To make matters worse, this process of storing carbohydrates as fat regularly leads to low blood sugar. This stimulates more hunger for carbs and the process repeats itself again.

It has been named the insulin rollercoaster for obvious reasons. But you have to ask yourself, are those short sugar highs really worth the constant hunger and resulting tiredness and weight gain that so many of us are putting ourselves through on it each day?

The only good time for a big carbohydrate meal is the night before heavy exercise if your fitness level is already high. For most of us, there’s a more steady energy level and a natural and effective weight loss in an eating plan low in high glycemic carbohydrates like grains. Instead base your meals around nutritious vegetables, healthy sources of protein and beneficial fats like those found in avocado.

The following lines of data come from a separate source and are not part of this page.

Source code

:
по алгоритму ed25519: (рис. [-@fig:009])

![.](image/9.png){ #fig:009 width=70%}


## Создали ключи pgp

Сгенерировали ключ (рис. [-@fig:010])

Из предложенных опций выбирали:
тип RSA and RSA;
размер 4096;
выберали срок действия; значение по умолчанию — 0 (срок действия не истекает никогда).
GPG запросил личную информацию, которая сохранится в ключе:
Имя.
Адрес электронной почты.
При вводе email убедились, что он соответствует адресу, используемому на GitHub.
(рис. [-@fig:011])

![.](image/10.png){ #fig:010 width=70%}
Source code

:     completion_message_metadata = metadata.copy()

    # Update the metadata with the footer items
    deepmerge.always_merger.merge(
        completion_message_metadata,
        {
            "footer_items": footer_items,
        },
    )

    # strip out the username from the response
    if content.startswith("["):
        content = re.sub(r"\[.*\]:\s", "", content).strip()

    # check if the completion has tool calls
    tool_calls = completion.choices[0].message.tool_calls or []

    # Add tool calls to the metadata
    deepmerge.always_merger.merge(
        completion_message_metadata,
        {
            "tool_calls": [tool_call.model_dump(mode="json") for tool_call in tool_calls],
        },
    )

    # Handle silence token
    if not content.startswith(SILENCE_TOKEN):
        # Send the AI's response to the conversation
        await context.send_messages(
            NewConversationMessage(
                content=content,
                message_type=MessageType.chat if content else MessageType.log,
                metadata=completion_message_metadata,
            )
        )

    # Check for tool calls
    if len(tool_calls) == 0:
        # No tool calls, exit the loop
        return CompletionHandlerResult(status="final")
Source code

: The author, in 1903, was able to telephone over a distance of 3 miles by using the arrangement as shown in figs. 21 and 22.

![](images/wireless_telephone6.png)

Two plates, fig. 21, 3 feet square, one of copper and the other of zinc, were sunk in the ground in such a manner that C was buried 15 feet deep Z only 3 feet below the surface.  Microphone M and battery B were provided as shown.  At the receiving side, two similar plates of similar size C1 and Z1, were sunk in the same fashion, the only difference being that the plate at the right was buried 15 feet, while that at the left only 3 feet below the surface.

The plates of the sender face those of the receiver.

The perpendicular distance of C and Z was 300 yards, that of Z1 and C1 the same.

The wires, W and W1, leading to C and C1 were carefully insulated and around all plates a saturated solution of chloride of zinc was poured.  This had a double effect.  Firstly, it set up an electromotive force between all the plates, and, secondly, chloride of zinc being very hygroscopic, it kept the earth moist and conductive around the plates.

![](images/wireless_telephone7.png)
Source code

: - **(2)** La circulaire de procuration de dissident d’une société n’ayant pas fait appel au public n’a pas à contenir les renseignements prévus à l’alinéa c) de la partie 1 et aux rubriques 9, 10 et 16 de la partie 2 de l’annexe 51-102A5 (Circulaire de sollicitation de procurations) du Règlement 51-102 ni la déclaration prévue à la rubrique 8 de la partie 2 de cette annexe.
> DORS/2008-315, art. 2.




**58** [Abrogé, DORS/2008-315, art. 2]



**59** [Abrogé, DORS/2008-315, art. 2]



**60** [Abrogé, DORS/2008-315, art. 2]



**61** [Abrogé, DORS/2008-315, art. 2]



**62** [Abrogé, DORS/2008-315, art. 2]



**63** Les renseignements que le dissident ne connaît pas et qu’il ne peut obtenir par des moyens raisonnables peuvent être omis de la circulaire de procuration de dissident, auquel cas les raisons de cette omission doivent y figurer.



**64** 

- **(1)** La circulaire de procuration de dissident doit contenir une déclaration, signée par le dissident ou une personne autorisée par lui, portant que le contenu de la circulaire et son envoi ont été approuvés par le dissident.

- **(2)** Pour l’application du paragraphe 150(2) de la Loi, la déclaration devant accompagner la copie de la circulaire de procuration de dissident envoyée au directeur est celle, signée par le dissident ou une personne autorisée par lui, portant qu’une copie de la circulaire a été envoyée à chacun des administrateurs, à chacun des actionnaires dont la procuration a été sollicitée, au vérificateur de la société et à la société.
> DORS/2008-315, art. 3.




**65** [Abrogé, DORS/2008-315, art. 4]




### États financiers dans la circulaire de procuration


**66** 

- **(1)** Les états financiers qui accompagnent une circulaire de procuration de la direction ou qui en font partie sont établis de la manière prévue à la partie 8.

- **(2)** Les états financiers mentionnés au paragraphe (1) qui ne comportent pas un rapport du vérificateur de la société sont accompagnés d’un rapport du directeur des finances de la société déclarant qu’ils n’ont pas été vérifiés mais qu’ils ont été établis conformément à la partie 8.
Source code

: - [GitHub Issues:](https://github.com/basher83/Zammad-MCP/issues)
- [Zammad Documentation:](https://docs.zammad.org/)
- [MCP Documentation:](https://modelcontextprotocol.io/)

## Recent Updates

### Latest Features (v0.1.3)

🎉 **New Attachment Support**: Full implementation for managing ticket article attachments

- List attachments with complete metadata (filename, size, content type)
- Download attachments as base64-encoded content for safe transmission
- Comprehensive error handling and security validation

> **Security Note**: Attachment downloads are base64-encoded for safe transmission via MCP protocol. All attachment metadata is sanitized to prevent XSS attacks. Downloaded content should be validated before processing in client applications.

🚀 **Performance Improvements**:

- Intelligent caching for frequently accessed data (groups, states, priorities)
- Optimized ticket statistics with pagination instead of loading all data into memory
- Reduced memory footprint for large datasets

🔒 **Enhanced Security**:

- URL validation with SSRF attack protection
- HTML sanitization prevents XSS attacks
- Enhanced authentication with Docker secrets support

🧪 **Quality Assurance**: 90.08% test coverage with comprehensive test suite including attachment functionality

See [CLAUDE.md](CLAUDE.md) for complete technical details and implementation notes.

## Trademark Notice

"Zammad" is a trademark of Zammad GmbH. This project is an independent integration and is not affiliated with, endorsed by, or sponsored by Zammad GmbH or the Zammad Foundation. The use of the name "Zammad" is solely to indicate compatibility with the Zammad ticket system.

Breakfast is actually the most important meal of the day for weight loss. By making low-carbohydrate and high-protein avocado recipes, such as the delicious avocado breakfast omelette coming up next, you can start off your morning with your hunger satisfied and not feeling the need to eat for much longer than if you had toast or cereal.
 http://www.huffingtonpost.com/david-zinczenko/8-reasons-avocado-is-a-pe_b_6648104.html

It’s eating like this, not counting calories, starving yourself or trying to avoid all fats, especially healthy ones like those found in avocados and particularly nuts like almonds, that is the real key to effective weight loss.